StakeWise tokens, sETH2 and rETH2, were created to enable seamless entry and exit from staking before Phase 1.5. Our DAO has always relied on the idea that liquidity pools will facilitate swaps of StakeWise tokens into ETH and back. As we approach the creation of liquidity pools for sETH2/ETH & rETH2/ETH pairs, the team would like to put forward an idea to incentivize liquidity provision in these pools with $SWISE.
Motivation
One of the selling points of the StakeWise protocol is its tokenomics. However, the tokens start to work their magic and draw people into staking only when sufficiently deep liquidity pools for sETH2/ETH and rETH2/ETH pairs exist. Having deep liquidity in these pools is fundamental to the inclusion into lending protocols and other places where sETH2 and rETH2 tokens can change hands as synthetic ETH assets.
Considering that capital allocators in DeFi are constantly searching for the best yields, one sure way to achieve deep liquidity for the tokens would be to incentivize liquidity provision for them. The team believes that $SWISE incentives could be offered to the providers of ETH and sETH2/rETH2 capital in the pools in order to achieve this goal.
As an initial idea, we propose the following:
- Allocate 0.6% of the $SWISE supply (6,000,000 $SWISE) per month towards sETH2/ETH liquidity pool
- Allocate 0.2% of the $SWISE supply (2,000,000 $SWISE) per month towards rETH2/ETH liquidity pool
The choice of $SWISE allocations is driven by the relative importance of having liquidity in two tokens.

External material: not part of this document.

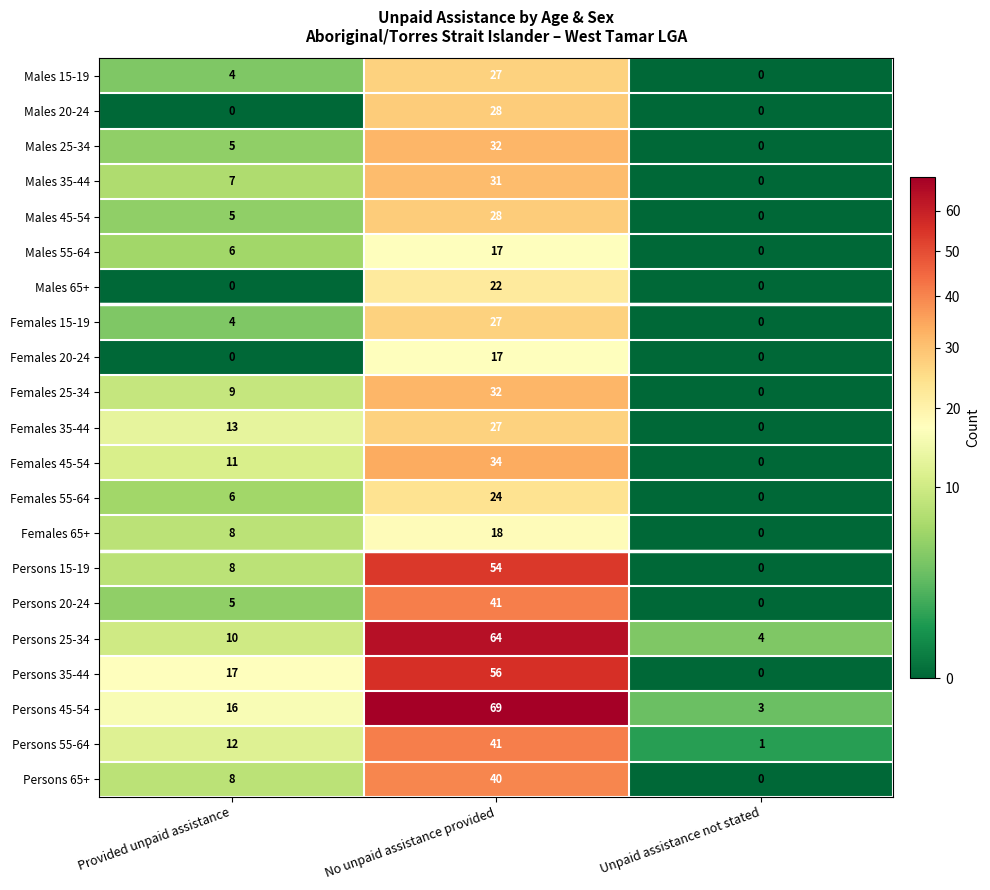

The value of Persons 20-24 at Unpaid assistance not stated is -13. True or false?

False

- Having abundant liquidity in the sETH2/ETH pool would serve as a springboard for achieving widespread adoption of sETH2 in the DeFi ecosystem. In the team’s opinion, this justifies allocating a 0.6% weight to the sETH2/ETH pool, which is a much higher weight than for its rewards counterpart.

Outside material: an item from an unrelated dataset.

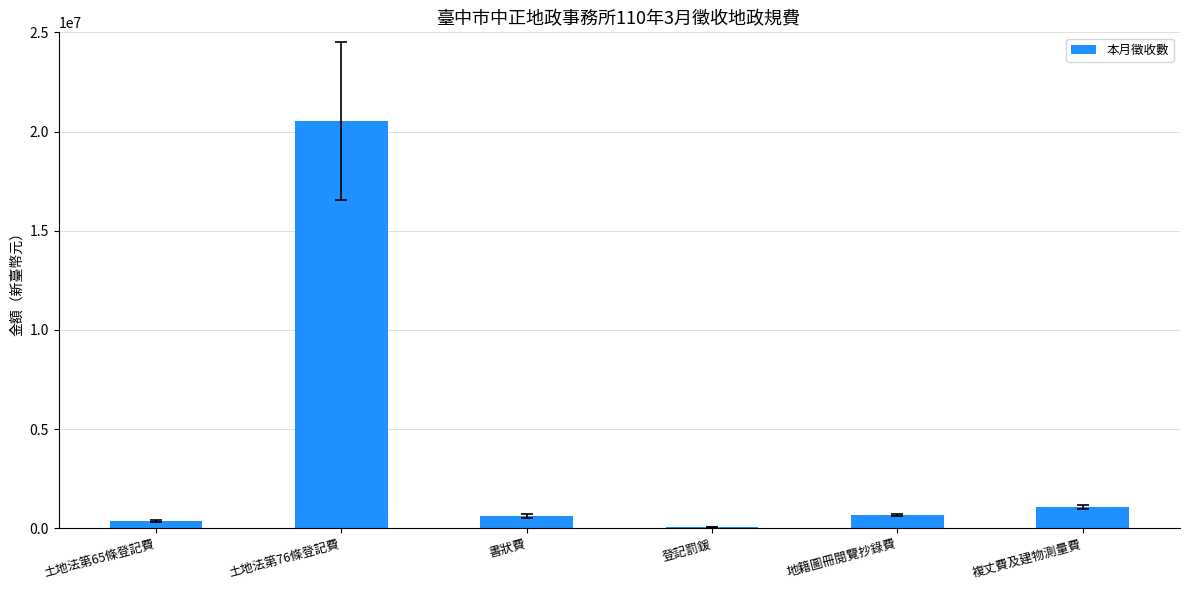

Which has a higher value, 登記罰鍰 or 書狀費?

書狀費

- The incentives attached to the rETH2/ETH pool need to compensate for the opportunity cost of staking rETH2 or selling it to achieve compounding. Our internal models show that for a large set of scenarios, a weight of 0.2% meets this criterion.
Specification
For each liquidity pool, a special gauge contract would be created for the collection of farming rewards. Any $SWISE and other rewards earned by Liquidity Providers (e.g. $BAL tokens, rETH2 earned by sETH2 tokens in the liquidity pool etc.) would be collected in this gauge contract. The StakeWise DAO would commit to allocating $SWISE into the gauge contract for users to claim according to their share of the liquidity pool (based on the number of their LP tokens). Users might need to stake their LP tokens in the gauge contract to have continued access to these rewards. In this respect, the team aims to achieve as simple a claim process as possible.

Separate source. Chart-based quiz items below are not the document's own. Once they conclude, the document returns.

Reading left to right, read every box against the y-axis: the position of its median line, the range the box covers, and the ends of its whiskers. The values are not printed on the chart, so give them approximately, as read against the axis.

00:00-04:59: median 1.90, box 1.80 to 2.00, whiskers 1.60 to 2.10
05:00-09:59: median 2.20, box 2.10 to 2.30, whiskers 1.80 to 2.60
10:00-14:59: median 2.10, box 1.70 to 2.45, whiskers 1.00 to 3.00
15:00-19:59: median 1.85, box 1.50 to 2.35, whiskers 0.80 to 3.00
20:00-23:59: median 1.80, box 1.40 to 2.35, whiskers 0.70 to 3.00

The farming process should be simplified for the end users - from the number of steps they need to take to the interface through which they can engage in the process. The StakeWise team would be responsible for achieving this.
Drawbacks
Potential complexity of the process. Users need to have a simple interface to engage in liquidity provision and collect their rewards, and should spend as little gas as possible on such transactions. The StakeWise team has already started working on achieving this. In addition to the ongoing efforts, the farming of $SWISE could be automated with vaults - the team plans to add them in the medium term.
What are your thoughts on this, fellow DAO members?